◆ Azione richiesta 1
Copia dal testo sul ricorso delle emittenti il passo che comincia con "ISTANZA DI SOSPENSIVA" e prosegue fino a "chiusura delle stesse.".
◆ Azione richiesta 2
Nel testo sul ricorso delle emittenti, qual è il termine di validità indicato per la pseudo-concessione?
◆ Azione richiesta 3
Riprendi il testo sul ricorso delle emittenti da dove si ferma.

◆ Blocco di testo
Il Ministero, inoltre, pretendeva il pagamento delle somme di cui è causa non dalla data del rilascio materiale delle concessioni (peraltro indubbiamente illegittime per i motivi sopraindicati) ma dalla data della proposta di decreto e in ciò persiste anche se tale principio è stato successivamente dichiarato invalido dalla legge n.249/97, art.3, comma 20. Anche il concetto di somme fisse da pagare previste dall'allegato all'art.22 della legge 223/90 richiamato dal provvedimento, con quest'atto impugnato, in conto canoni verrà "rabberciato" dalla legge n.422/97, art.6 bis, comma 1, agganciandolo all'1% del fatturato delle varie imprese emittenti anche se televisive.
Pertanto le richieste così rilevanti di cui agli atti impugnati e che vanno anche al di là dei termini di validità della pseudo-concessione (tre anni) debbono ritenersi assolutamente illegittime e come tali dovranno essere annullate da codesto eccellentissimo Tribunale Amministrativo Regionale con ogni conseguenza di legge.

ISTANZA DI SOSPENSIVA

Nell'interesse delle emittenti ricorrenti in epigrafe, 
con la presente istanza incidentale,

considerato

che le intimazioni avanzate dal Ministero delle Comunicazioni e, con quest'atto impugnate, stante l'assoluta mancanza di legittimità per i motivi sopra indicati e l'assoluta macroscopicità in relazione ai modesti bilanci e fatturati delle stesse, possono incidere, in maniera sostanziale, da un punto di vista economico e vitale per le mittenti private locali in quanto il pagamento delle rilevanti somme, così come richiesto e non agganciato al fatturato di bilancio (come previsto dal 2000 in poi) creerebbe una intollerante situazione di passività patrimoniale portando alla chiusura delle stesse.
Pertanto si impone una sospensiva dei provvedimenti di intimazione di pagamento impugnati poiché l'obbligo del pagamento, se non sospeso creerebbe veramente una situazione di danno grave ed irreparabile poiché causerebbe la chiusura degli impianti e quindi la cessazione dell'attività di informazione nell'ambito locale per le emittenti ricorrenti con violazione delle norme fondamentali costituzionali della libertà di parola e dell'esercizio dei diritti primari di espressione.

◆ Riquadri di delimitazione con punti chiave
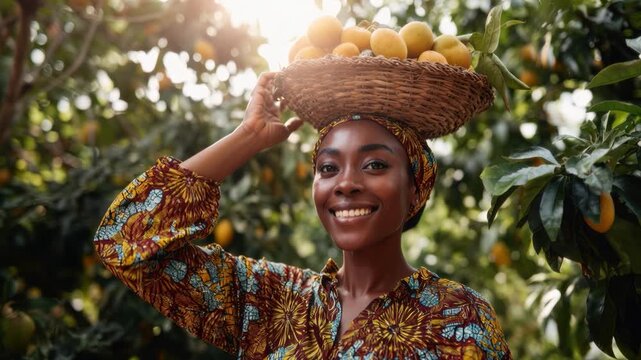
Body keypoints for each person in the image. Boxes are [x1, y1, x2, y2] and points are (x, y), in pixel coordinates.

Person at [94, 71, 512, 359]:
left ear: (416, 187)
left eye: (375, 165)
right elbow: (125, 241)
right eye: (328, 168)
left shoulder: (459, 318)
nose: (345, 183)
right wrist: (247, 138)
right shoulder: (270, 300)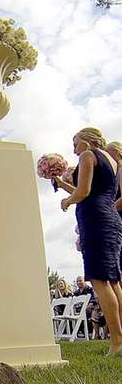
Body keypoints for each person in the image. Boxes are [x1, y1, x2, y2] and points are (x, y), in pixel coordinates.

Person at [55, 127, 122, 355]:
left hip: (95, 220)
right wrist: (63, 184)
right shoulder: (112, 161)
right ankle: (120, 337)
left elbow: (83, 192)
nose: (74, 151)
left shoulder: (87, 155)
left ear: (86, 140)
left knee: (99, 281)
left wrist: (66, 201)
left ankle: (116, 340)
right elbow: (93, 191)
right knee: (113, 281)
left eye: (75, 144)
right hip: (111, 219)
---
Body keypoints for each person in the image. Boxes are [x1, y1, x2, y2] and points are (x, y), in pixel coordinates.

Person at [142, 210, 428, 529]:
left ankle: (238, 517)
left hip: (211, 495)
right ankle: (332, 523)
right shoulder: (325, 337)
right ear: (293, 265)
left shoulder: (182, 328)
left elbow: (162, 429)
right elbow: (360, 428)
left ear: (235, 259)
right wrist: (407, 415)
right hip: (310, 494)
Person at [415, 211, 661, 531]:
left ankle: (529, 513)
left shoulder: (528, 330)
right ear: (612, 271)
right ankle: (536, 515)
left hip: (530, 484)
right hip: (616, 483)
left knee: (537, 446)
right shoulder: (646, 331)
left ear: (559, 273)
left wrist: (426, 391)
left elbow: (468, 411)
* * *
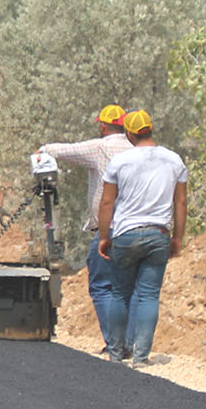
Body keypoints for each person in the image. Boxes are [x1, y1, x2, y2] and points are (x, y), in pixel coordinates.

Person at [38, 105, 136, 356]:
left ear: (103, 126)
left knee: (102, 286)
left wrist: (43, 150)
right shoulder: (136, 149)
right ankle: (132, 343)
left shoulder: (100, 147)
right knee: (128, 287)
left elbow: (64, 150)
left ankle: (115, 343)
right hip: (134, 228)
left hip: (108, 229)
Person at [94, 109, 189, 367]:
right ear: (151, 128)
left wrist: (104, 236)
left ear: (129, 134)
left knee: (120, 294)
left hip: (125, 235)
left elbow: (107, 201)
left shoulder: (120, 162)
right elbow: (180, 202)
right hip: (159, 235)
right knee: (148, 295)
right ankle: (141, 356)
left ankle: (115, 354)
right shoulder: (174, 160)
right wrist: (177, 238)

◆ Risposta scritta 1
ISTANZA DI SOSPENSIVA

Nell'interesse delle emittenti ricorrenti in epigrafe, 
con la presente istanza incidentale,

considerato

che le intimazioni avanzate dal Ministero delle Comunicazioni e, con quest'atto impugnate, stante l'assoluta mancanza di legittimità per i motivi sopra indicati e l'assoluta macroscopicità in relazione ai modesti bilanci e fatturati delle stesse, possono incidere, in maniera sostanziale, da un punto di vista economico e vitale per le mittenti private locali in quanto il pagamento delle rilevanti somme, così come richiesto e non agganciato al fatturato di bilancio (come previsto dal 2000 in poi) creerebbe una intollerante situazione di passività patrimoniale portando alla chiusura delle stesse.

◆ Risposta scritta 2
Tre anni.

◆ Risposta scritta 3
C'è da ricordare che per l'autorizzazione alla stampa e diffusione di un giornale scritto anche quotidiano la tassa di concessione amministrativa è di poche centinaia di migliaia di lire una tantum mentre per l'esercizio dell'attività di giornalista e la libertà di espressione per le emittenti locali si chiedono decine e decine di milioni in modo assolutamente sproporzionato rispetto alle possibilità e al bacino di utenza.
Il pagamento delle somme di cui agli atti di intimazione impugnati, se non sospeso dall'Ecc.mo Tribunale, rappresenta la condanna alla chiusura e al silenzio e quindi un danno assolutamente irreparabile per le emittenti in epigrafe.
Si impone quindi, in via incidentale, la sospensiva dei provvedimenti impugnati ai sensi di legge.

******

Per tutto quanto sopra, con il presente atto, il sottoscritto difensore nell'interesse dei ricorrenti, con riserva di ampliare le motivazione anche in sede di discussione orale, chiede l'accoglimento delle seguenti

CONCLUSIONI

Piaccia all'Ecc.mo Tribunale Amministrativo Regionale del Lazio previa sospensiva per i motivi sopra indicati e per quelli che verranno enunciati con discussione nella udienza camerale incidentale, accogliere il presente ricorso e disporre l'annullamento degli atti di intimazione e di pagamento come sopra indicati con ogni conseguenza di legge anche in ordine alle spese del giudizio.

Salvezze illimitate.

(Avv. Carlo Lombardi)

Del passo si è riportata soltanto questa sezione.